:: WORK ITEM ::
Reproduce the whole of the records exactly, and make sure no picture is carried into the result.
-- DATA SUPPLIED follows --
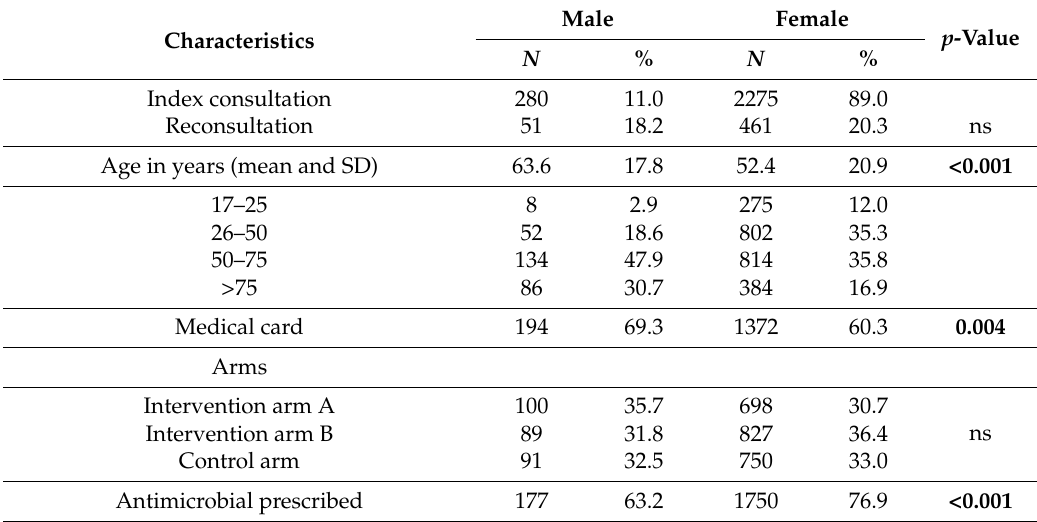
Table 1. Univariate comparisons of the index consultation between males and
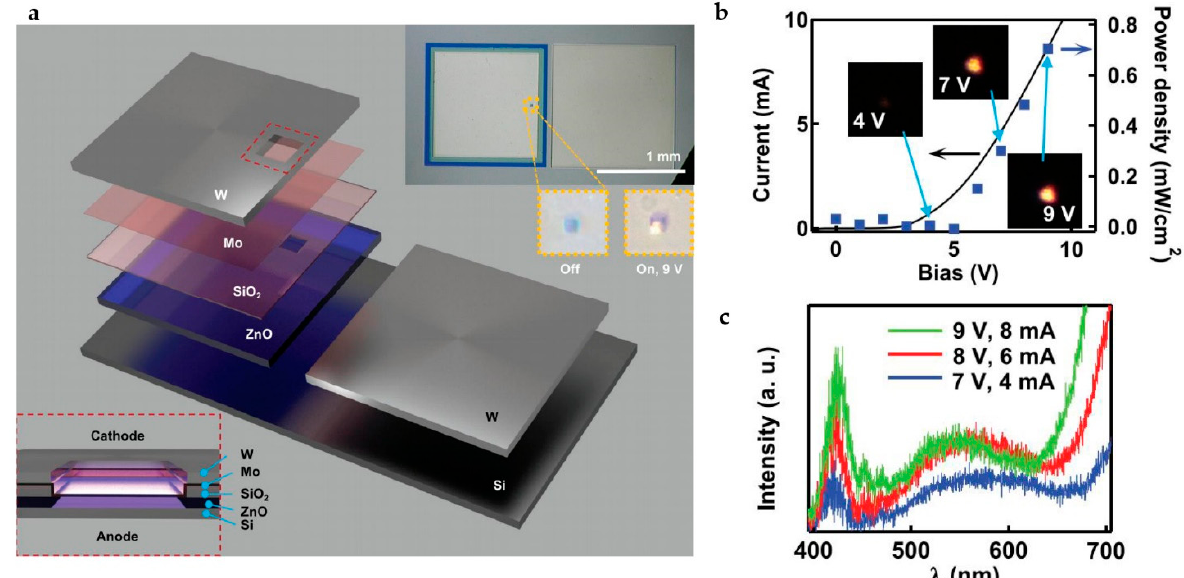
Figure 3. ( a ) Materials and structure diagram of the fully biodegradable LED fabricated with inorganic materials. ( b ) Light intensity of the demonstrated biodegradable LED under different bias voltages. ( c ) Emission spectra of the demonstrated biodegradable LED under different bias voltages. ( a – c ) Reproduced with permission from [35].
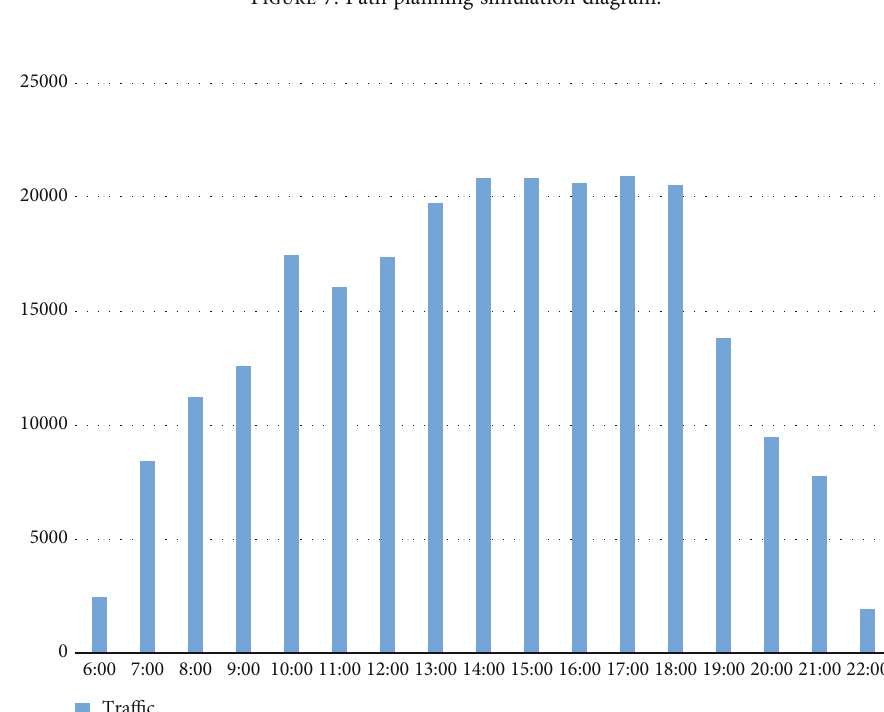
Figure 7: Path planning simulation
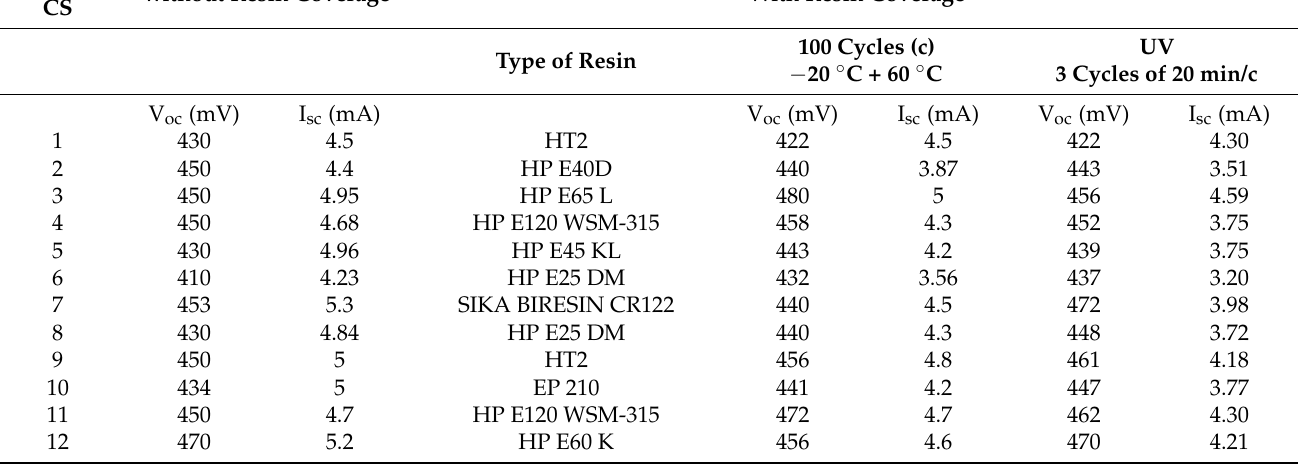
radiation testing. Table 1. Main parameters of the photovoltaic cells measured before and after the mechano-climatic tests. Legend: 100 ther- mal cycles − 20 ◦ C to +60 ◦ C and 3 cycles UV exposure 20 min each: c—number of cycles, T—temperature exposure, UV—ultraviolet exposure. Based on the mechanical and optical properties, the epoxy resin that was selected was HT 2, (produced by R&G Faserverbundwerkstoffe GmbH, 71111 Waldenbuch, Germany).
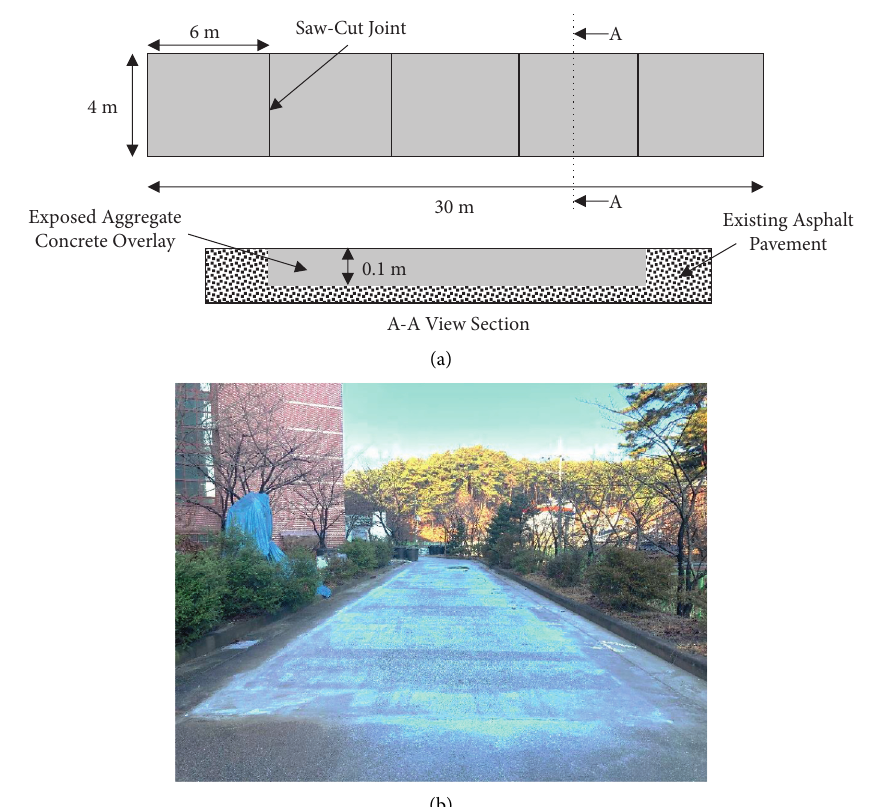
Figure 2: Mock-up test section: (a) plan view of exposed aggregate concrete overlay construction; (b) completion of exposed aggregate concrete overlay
-- DATA SUPPLIED concluded --
:: OUTPUT OF THE EXERCISE ::
Table 1. Univariate comparisons of the index consultation between males and
Figure 3. ( a ) Materials and structure diagram of the fully biodegradable LED fabricated with inorganic materials. ( b ) Light intensity of the demonstrated biodegradable LED under different bias voltages. ( c ) Emission spectra of the demonstrated biodegradable LED under different bias voltages. ( a – c ) Reproduced with permission from [35].
Figure 7: Path planning simulation
radiation testing. Table 1. Main parameters of the photovoltaic cells measured before and after the mechano-climatic tests. Legend: 100 ther- mal cycles − 20 ◦ C to +60 ◦ C and 3 cycles UV exposure 20 min each: c—number of cycles, T—temperature exposure, UV—ultraviolet exposure. Based on the mechanical and optical properties, the epoxy resin that was selected was HT 2, (produced by R&G Faserverbundwerkstoffe GmbH, 71111 Waldenbuch, Germany).
Figure 2: Mock-up test section: (a) plan view of exposed aggregate concrete overlay construction; (b) completion of exposed aggregate concrete overlay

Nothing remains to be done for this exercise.